§ RICHIESTA DI LAVORO:
Trascrivi tale e quale il passo del testo sulla rassegna dell'Anad al Teatro India, dalle parole "Rassegna di spettacoli" fino alle parole "di Danilo Capezzani." comprese.

§ ESTRATTO DEL DOCUMENTO:
+++
Rassegna di spettacoli dell’Anad, l’Accademia Nazionale d’Arte Drammatica, al Teatro India con la Compagnia dell’Accademia. Dal 16 al 22 giugno in scena Goldoni, Spregelburd e Shakespeare per la regia di Antonio Latella e dei registi diplomati Tommaso Capodanno e Danilo Capezzani. Un trittico di proposte che rinnova la sinergia progettuale del Teatro di Roma con la Silvio d’Amico e si aggiunge alla stagione formativa attraverso il Biennio di specializzazione in recitazione e regia, che quest’anno ha prodotto Scheggia ancora di mille vite per la regia di Giorgio Barberio Corsetti. L’impegno delle due istituzioni si concretizza ora con la messa in scena del testo di Rafael Spregelburd, Tutto, diretto da Tommaso Capodanno, con il progetto Hotel Goldoni per la regia di Antonio Latella e anche con lo shakespeariano Riccardo II nell’allestimento di Danilo Capezzani.
+++
§ DATI FORNITI:
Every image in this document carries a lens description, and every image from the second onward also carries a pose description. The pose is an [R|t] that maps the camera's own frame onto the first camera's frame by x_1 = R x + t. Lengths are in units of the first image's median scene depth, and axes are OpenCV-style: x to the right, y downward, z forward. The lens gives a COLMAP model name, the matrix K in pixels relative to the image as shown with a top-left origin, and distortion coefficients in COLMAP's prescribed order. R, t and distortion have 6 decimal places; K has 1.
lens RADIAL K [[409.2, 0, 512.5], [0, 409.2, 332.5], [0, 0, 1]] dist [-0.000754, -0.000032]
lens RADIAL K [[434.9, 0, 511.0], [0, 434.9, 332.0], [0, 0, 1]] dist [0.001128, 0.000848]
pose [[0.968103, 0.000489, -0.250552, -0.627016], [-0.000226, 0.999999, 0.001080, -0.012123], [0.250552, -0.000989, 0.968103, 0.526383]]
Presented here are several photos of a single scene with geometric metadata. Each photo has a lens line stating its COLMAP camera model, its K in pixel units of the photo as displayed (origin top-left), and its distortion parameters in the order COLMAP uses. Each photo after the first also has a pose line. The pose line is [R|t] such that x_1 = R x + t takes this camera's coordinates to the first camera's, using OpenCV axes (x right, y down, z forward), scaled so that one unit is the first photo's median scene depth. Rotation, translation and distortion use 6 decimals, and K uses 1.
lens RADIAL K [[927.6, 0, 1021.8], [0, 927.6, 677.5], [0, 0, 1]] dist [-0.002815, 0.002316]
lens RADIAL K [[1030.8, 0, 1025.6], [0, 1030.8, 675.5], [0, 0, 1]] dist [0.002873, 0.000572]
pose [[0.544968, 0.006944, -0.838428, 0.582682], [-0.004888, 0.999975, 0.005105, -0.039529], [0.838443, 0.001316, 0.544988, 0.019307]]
+++
§ RISULTATO:
Rassegna di spettacoli dell’Anad, l’Accademia Nazionale d’Arte Drammatica, al Teatro India con la Compagnia dell’Accademia. Dal 16 al 22 giugno in scena Goldoni, Spregelburd e Shakespeare per la regia di Antonio Latella e dei registi diplomati Tommaso Capodanno e Danilo Capezzani. Un trittico di proposte che rinnova la sinergia progettuale del Teatro di Roma con la Silvio d’Amico e si aggiunge alla stagione formativa attraverso il Biennio di specializzazione in recitazione e regia, che quest’anno ha prodotto Scheggia ancora di mille vite per la regia di Giorgio Barberio Corsetti. L’impegno delle due istituzioni si concretizza ora con la messa in scena del testo di Rafael Spregelburd, Tutto, diretto da Tommaso Capodanno, con il progetto Hotel Goldoni per la regia di Antonio Latella e anche con lo shakespeariano Riccardo II nell’allestimento di Danilo Capezzani.